Pourquoi ai-je encore amené quelqu’un comme elle... ? Oh, c’est vrai, elle s’est invitée d’elle-même.

Après avoir vu une telle conduite trompeuse, Zagan s’était vu rappeler une fois de plus à quel point Raphaël était loyal et capable.

L’attention de Gremory étant détournée, Nephteros fut libérée de ses bras. Cependant, comme elle avait complètement perdu toute force dans ses jambes, il ne semblait pas qu’elle pouvait se tenir debout.
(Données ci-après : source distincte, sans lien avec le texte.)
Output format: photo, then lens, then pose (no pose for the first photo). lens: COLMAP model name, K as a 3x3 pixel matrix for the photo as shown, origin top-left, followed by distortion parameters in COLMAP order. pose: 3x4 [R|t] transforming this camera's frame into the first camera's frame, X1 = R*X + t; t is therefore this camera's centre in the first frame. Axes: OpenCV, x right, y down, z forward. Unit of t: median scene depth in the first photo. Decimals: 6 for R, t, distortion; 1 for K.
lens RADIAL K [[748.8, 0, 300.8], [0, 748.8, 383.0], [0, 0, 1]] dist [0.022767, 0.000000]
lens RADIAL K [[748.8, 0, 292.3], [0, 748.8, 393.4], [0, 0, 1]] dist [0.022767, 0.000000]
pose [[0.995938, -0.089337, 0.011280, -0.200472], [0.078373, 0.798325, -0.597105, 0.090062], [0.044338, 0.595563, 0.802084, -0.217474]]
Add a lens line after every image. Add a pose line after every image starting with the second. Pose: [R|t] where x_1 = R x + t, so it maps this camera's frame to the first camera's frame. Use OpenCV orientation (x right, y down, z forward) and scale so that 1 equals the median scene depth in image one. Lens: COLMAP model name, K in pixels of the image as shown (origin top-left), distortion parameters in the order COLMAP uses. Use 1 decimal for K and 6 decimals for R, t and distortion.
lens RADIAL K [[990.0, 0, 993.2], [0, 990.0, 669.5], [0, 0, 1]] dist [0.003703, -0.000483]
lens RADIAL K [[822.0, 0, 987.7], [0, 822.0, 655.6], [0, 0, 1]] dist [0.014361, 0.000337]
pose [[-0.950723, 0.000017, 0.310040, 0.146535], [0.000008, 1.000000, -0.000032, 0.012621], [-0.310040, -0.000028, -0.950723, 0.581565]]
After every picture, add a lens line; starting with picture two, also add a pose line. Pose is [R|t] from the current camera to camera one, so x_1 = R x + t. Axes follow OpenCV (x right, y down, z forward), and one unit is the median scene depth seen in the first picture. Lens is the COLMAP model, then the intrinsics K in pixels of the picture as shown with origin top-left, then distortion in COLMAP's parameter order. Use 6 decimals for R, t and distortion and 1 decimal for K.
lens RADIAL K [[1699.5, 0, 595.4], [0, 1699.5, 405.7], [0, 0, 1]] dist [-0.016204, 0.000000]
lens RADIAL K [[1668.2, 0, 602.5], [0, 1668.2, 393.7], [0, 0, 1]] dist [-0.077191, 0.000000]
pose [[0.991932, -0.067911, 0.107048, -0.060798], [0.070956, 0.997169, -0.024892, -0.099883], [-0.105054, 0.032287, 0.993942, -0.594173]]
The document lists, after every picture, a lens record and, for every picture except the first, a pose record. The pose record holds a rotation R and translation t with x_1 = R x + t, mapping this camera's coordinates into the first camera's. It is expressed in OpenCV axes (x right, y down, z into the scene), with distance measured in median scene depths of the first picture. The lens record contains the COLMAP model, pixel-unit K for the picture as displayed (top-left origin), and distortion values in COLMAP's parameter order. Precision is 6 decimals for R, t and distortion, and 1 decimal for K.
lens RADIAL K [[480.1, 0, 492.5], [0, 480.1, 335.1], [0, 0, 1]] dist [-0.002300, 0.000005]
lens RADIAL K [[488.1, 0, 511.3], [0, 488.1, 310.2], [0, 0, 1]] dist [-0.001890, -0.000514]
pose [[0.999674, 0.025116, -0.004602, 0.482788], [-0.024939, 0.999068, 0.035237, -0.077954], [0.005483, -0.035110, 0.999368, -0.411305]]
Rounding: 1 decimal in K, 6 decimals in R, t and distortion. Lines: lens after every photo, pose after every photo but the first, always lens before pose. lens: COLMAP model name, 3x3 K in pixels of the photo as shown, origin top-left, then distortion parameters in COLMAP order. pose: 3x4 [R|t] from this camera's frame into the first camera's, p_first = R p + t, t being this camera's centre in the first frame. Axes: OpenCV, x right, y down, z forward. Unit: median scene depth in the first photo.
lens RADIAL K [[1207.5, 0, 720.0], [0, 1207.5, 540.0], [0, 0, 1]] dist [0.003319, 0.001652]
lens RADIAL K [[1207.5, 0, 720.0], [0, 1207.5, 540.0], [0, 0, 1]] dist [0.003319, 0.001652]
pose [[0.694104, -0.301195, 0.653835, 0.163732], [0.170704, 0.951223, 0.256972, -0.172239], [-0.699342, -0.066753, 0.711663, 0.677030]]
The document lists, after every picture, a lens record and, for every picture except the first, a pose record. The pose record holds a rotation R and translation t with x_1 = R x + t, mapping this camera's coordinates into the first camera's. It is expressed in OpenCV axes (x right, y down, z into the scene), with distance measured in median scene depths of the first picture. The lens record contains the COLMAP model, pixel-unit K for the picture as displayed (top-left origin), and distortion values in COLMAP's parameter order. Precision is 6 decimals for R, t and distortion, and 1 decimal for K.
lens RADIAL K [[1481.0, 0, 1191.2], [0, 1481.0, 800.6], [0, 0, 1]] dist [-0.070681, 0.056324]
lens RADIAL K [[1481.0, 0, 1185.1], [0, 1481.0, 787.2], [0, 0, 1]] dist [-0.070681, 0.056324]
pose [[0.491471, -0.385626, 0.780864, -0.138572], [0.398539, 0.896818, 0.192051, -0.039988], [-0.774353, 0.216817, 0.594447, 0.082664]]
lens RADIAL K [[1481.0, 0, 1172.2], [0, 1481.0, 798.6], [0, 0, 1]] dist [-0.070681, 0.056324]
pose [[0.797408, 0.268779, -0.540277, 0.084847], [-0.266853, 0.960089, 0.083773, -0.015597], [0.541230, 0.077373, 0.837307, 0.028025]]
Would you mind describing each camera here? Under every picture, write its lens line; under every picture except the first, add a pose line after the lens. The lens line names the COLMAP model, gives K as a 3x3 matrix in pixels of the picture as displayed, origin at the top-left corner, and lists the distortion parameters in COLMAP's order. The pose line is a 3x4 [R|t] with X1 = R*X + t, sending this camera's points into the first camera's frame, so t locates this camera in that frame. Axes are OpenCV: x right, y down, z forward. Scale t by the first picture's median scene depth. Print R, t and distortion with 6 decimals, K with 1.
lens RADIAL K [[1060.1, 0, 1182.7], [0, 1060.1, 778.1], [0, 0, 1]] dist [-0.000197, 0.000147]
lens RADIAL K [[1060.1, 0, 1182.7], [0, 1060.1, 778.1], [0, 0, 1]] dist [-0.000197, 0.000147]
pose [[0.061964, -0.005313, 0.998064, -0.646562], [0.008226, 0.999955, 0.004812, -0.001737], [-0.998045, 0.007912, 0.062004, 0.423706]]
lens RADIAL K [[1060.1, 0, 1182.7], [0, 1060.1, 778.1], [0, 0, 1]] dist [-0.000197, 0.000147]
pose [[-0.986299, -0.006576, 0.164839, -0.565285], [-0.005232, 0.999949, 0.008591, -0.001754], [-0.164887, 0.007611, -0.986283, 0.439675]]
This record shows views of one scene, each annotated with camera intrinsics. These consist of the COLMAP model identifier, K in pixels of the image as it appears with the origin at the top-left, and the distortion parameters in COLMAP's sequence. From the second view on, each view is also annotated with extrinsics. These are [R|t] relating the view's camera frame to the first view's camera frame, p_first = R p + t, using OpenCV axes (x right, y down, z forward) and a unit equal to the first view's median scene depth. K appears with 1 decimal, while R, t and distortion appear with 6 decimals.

« Je dois m’excuser auprès de vous aussi, Mademoiselle Nephteros. Une fois qu’elle devient comme ça, c’est difficile de la contrôler..., » Kimaris s’était excusé au nom de Gremory quand il l’avait attrapée avec son bras duveteux. Après l’avoir stabilisée, Kimaris avait fait s’asseoir Nephteros. Puis il avait saisi Gremory par la nuque et la souleva.

Nephteros avait utilisé cette ouverture pour s’éloigner de Gremory et se cacher derrière Zagan. Elle avait même traversé le sol à quatre pattes pour s’enfuir le plus vite possible. Franchement, le spectacle était pitoyable. Se sentant mal à ce sujet, Zagan avait ouvert la bouche pour lui parler.

« Ah... Désolé que la vieille sorcière t’ait embêté, » déclara Zagan.

« Non... Il semble que vous ayez aussi traversé beaucoup de choses, Archidémon Zagan, » répondit Nephteros.

« Ce n’est pas comme ça d’habitude, je le jure..., » Néphy répondit à Nephteros d’une voix lasse. C’est à ce moment-là qu’un étrange sens de camaraderie était né entre eux trois.

D’un autre côté, Gremory et Kimaris s’engueulaient toujours.

« Lâche-moi ! Laisse-moi partir ! » cria Gremory.

« Je le ferai, alors aide-moi à préparer le dîner. Le soleil est déjà couché, et il fera nuit noire d’ici peu, » déclara Kimaris.

Le soleil s’était couché pendant que Gremory déconnait. En entendant ses mots, tout le monde en arriva à la conclusion qu’il était temps de commencer à placer des tentes et à préparer le dîner, mais Chastille fit entendre une voix agitée pour les arrêter.

« Attendez, Barbatos ne bouge plus du tout ! » déclara Chastille.

Zagan pensait qu’ils étaient tous les deux étrangement silencieux, donc c’était logique. Chastille s’occupait de Barbatos, qui ne s’était toujours pas réveillé. La vue fit soudain rappeler à Zagan un certain doute qu’il avait en tête.

« Je me fiche de Barbatos, mais est-ce bien de ne pas lui montrer de l’amour ? » demanda Zagan à Gremory.

« Où est le plaisir de montrer de l’amour à une pleurnicharde qui est favorisé par tout le monde avec peu d’efforts ? En plus, croyez-vous vraiment que j’aimerais un jour une Chevalière Angélique ? » demanda Gremory.

Chastille était restée sans voix à cause de ces mots durs.